女性の「嗜む程度」は、「ザル」と言うか「バケツの底抜け」レベルの大酒飲みである。

「バケツの底抜け」は、ザルよりも抵抗が少なく、シコタマ入るがダダ漏れで、かなりの大酒飲みである。



「夕食に君の好きなもの買って良いから、ビールとかも買いに行こうか?」


「夕食はあたしが作るから、食材だけ買いましょうよ。」


「みすずさんは、家庭的なんだね。」




「悪魔ナンバー 0123456789」は、嬉しかった。

ヤクザなんかにくっつけられなくて、本当に良かったと思った。


もう憑依は出来ないが、何とかこの男と一緒にいられる様にしたいと思った。




買い物に行って、色々買い込んだ。

カートにかごを2個乗せたが、お酒も買ったので、満杯になった。



レジを通った後、精算機で試しに教育担当から渡されたカードを使ってみた。

スンナリ精算出来た。




教育担当は、いつも悪魔を人間界に送り出すとき、カードなど持たせなかった。


直ぐ憑依するので、カードなどいらなかったのである。



今回、「悪魔ナンバー 0123456789」は女型悪魔なのに、男に送り込んだ。

かなりのワルである。


もし、直ぐ憑依出来ない場合があるかと思い、お金を持たせようとしたが、日本のお金など悪魔の世界には用意していなかった。
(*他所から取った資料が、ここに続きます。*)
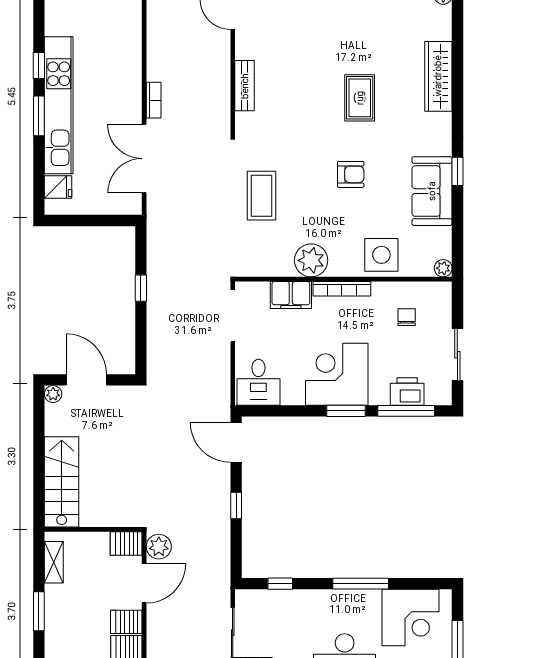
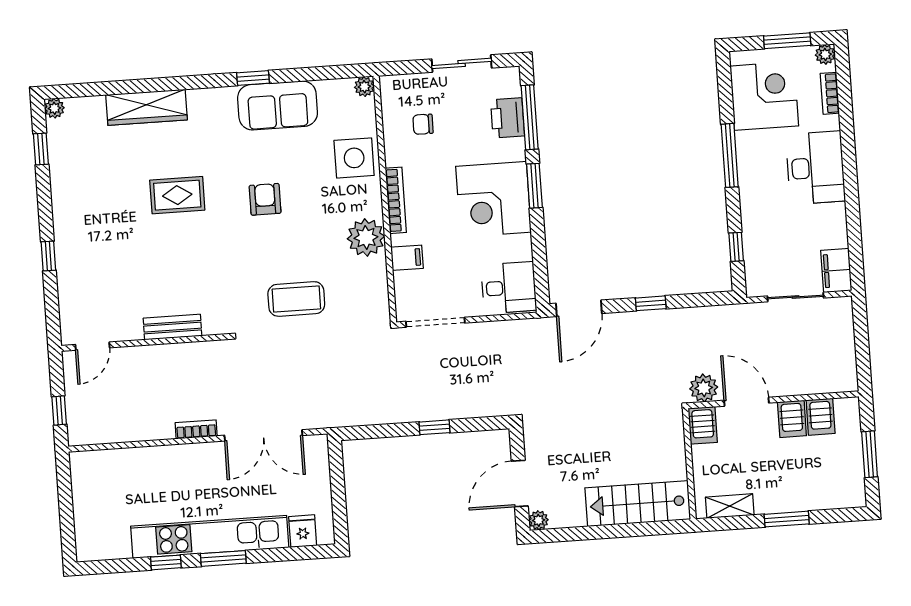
window: (141, 288) -> (435, 427), moved
filing cabinet: (291, 295) -> (407, 258), width x0.50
直ぐに厄介払いをしたかったのと、面倒臭いのでカードを渡してしまったのである。


いい加減に、近くにあったカードを渡した。


大魔王や教育担当が使っているブラックカードとは思いもしなかった。




「ねえねえ、お兄さん! カード使えた。」


「良かったね。 でも、、お兄さんってのは何かイヤだな。」


「何て呼んだら良いの?」


「俺の名前、 ゆたかって言うんだ。 ユタカって呼んでよ。」


「良いわよ。 ユタカ!」


「うわ~、恋人に言われてるみたい。」


「ず~っと言ってあげる。 ユタカ!」


「うん。 みすず!」




二人仲良く、スーパーから家に帰ってきた。



冷蔵庫などに買ってきた食料品を入れ、居間でノンビリする。


「支払ったの幾らだった? 僕が払うよ。」


「大丈夫よ。 その代わり、ここに泊めてね。」


「まあ、君が良ければ、それで良いけど。」


「それで良いのよ、 ユ・タ・カ!」




一時でも恋人が出来たようで、ユタカは嬉しかった。

どうせ、長続きなどしないと思っていたユタカは、今だけだからと安易に考えた。



でも、みすずを好きになったら、別れるときに悲しくて辛いだろうと思ったら、ちょっと距離を置いた方が良いと思った。




そんな感じで、ユタカとみすずは一緒に住む事となった。